= Dimming the lights on Broadway =

At Broadway theatres in New York City, deaths of major figures in the world of theatre are often acknowledged by dimming the lights on the marquees. It is a coordinated tribute which usually lasts for one minute, shortly before the start of the evening performances.

The first documented occurrence was in 1952, after the death of actress Gertrude Lawrence, though the house lights inside the theater were dimmed. The practice was initially very rare and was repeated only twice in the following quarter-century: for Oscar Hammerstein II in 1960 (involving the dimming of marquee lights, which became the standard practice) and Alfred Lunt in 1977. However, by the 21st century, it became a relatively common form of tribute, occurring multiple times a year.

The Broadway League's Committee of Theatre Owners decide who will receive the tribute. While most honorees directly worked in theatre, others who have had the lights dimmed for them have included journalists, talent agents, and businesspeople whose work was variously involved with Broadway.
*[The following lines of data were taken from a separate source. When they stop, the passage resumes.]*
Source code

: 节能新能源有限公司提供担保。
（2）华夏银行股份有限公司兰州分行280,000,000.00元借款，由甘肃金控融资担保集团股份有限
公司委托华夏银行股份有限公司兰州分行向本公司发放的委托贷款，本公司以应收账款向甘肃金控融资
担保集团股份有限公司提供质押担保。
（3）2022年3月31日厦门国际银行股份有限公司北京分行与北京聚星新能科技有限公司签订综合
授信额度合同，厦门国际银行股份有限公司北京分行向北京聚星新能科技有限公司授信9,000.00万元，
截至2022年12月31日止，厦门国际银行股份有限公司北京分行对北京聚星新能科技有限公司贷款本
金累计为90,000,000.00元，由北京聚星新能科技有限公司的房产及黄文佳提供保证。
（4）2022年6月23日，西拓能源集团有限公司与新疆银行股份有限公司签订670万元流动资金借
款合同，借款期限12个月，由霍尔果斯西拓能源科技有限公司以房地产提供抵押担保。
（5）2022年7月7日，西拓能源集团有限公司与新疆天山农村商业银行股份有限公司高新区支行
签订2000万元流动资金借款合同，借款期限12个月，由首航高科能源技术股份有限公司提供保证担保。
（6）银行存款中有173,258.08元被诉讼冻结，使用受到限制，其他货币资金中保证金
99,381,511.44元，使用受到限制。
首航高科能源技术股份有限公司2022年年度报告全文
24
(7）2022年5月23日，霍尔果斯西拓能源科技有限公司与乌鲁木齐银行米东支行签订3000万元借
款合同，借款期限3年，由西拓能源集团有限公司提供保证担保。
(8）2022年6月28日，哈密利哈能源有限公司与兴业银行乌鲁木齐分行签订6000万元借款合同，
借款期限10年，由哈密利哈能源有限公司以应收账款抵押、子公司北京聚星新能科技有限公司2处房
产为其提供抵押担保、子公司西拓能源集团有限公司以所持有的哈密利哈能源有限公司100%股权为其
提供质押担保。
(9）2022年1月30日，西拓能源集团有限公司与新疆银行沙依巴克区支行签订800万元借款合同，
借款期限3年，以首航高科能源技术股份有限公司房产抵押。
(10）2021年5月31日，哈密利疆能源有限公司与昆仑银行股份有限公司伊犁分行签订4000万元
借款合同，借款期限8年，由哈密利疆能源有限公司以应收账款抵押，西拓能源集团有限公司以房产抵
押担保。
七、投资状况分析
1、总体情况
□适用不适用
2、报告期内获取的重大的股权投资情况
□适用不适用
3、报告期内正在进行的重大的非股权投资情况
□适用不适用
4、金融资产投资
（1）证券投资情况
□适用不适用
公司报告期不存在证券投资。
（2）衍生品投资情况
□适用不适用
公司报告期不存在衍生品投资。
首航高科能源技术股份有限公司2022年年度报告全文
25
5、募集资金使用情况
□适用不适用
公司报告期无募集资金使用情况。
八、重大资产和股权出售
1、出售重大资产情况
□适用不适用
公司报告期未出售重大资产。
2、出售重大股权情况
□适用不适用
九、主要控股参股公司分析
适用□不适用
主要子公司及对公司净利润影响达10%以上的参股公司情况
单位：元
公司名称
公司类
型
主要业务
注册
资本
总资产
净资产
Some decisions have proven controversial; choices not to dim the lights for certain figures, or to only dim the lights at select theaters, have caused backlash which occasionally lead the committee to revise its decisions. Actors' Equity has publicly opposed tributes which involve only some theatres, and in 2024, following a series of controversies over "partial" dimming tributes, the Committee of Theatre Owners said they would review their policies regarding the matter.